(A few records)
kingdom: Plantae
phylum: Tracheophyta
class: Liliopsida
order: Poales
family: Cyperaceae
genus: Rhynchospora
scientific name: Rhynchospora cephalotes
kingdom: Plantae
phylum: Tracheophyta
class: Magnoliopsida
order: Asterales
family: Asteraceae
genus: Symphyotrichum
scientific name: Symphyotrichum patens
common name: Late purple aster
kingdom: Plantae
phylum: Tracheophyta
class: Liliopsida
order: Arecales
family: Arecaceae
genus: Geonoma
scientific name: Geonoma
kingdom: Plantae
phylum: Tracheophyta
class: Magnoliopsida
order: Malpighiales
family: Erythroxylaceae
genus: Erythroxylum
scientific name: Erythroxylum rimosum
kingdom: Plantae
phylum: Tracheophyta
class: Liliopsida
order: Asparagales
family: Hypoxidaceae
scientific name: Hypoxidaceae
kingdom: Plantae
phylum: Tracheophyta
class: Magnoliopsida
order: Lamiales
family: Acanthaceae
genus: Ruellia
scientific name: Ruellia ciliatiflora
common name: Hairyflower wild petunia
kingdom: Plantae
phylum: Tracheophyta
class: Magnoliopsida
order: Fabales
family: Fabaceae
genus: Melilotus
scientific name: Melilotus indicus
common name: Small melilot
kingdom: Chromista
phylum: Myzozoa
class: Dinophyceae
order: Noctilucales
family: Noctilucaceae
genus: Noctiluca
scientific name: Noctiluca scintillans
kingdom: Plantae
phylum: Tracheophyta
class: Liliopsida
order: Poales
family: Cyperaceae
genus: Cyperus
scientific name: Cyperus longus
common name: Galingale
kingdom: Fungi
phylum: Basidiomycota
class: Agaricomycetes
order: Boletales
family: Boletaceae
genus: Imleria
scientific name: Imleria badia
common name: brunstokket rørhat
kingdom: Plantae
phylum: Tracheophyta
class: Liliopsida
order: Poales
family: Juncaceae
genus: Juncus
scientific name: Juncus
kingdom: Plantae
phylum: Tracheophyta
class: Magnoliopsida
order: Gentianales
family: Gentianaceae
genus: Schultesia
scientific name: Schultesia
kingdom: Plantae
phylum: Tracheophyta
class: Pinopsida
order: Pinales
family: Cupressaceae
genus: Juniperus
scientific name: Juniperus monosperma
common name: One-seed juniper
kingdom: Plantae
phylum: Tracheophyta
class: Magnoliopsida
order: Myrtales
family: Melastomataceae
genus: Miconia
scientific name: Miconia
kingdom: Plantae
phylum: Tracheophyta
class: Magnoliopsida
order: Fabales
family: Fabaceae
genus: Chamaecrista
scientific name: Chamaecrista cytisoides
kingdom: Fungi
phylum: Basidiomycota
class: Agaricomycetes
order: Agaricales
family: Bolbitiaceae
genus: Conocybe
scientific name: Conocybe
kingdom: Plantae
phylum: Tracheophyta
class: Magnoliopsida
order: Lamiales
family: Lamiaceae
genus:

PROBLEM TO SOLVE — Rewrite every line of the data above as a single numbered list, leaving out any blank lines.

ANSWER FOR THIS EXERCISE —
1. kingdom: Plantae
2. phylum: Tracheophyta
3. class: Liliopsida
4. order: Poales
5. family: Cyperaceae
6. genus: Rhynchospora
7. scientific name: Rhynchospora cephalotes
8. kingdom: Plantae
9. phylum: Tracheophyta
10. class: Magnoliopsida
11. order: Asterales
12. family: Asteraceae
13. genus: Symphyotrichum
14. scientific name: Symphyotrichum patens
15. common name: Late purple aster
16. kingdom: Plantae
17. phylum: Tracheophyta
18. class: Liliopsida
19. order: Arecales
20. family: Arecaceae
21. genus: Geonoma
22. scientific name: Geonoma
23. kingdom: Plantae
24. phylum: Tracheophyta
25. class: Magnoliopsida
26. order: Malpighiales
27. family: Erythroxylaceae
28. genus: Erythroxylum
29. scientific name: Erythroxylum rimosum
30. kingdom: Plantae
31. phylum: Tracheophyta
32. class: Liliopsida
33. order: Asparagales
34. family: Hypoxidaceae
35. scientific name: Hypoxidaceae
36. kingdom: Plantae
37. phylum: Tracheophyta
38. class: Magnoliopsida
39. order: Lamiales
40. family: Acanthaceae
41. genus: Ruellia
42. scientific name: Ruellia ciliatiflora
43. common name: Hairyflower wild petunia
44. kingdom: Plantae
45. phylum: Tracheophyta
46. class: Magnoliopsida
47. order: Fabales
48. family: Fabaceae
49. genus: Melilotus
50. scientific name: Melilotus indicus
51. common name: Small melilot
52. kingdom: Chromista
53. phylum: Myzozoa
54. class: Dinophyceae
55. order: Noctilucales
56. family: Noctilucaceae
57. genus: Noctiluca
58. scientific name: Noctiluca scintillans
59. kingdom: Plantae
60. phylum: Tracheophyta
61. class: Liliopsida
62. order: Poales
63. family: Cyperaceae
64. genus: Cyperus
65. scientific name: Cyperus longus
66. common name: Galingale
67. kingdom: Fungi
68. phylum: Basidiomycota
69. class: Agaricomycetes
70. order: Boletales
71. family: Boletaceae
72. genus: Imleria
73. scientific name: Imleria badia
74. common name: brunstokket rørhat
75. kingdom: Plantae
76. phylum: Tracheophyta
77. class: Liliopsida
78. order: Poales
79. family: Juncaceae
80. genus: Juncus
81. scientific name: Juncus
82. kingdom: Plantae
83. phylum: Tracheophyta
84. class: Magnoliopsida
85. order: Gentianales
86. family: Gentianaceae
87. genus: Schultesia
88. scientific name: Schultesia
89. kingdom: Plantae
90. phylum: Tracheophyta
91. class: Pinopsida
92. order: Pinales
93. family: Cupressaceae
94. genus: Juniperus
95. scientific name: Juniperus monosperma
96. common name: One-seed juniper
97. kingdom: Plantae
98. phylum: Tracheophyta
99. class: Magnoliopsida
100. order: Myrtales
101. family: Melastomataceae
102. genus: Miconia
103. scientific name: Miconia
104. kingdom: Plantae
105. phylum: Tracheophyta
106. class: Magnoliopsida
107. order: Fabales
108. family: Fabaceae
109. genus: Chamaecrista
110. scientific name: Chamaecrista cytisoides
111. kingdom: Fungi
112. phylum: Basidiomycota
113. class: Agaricomycetes
114. order: Agaricales
115. family: Bolbitiaceae
116. genus: Conocybe
117. scientific name: Conocybe
118. kingdom: Plantae
119. phylum: Tracheophyta
120. class: Magnoliopsida
121. order: Lamiales
122. family: Lamiaceae
123. genus:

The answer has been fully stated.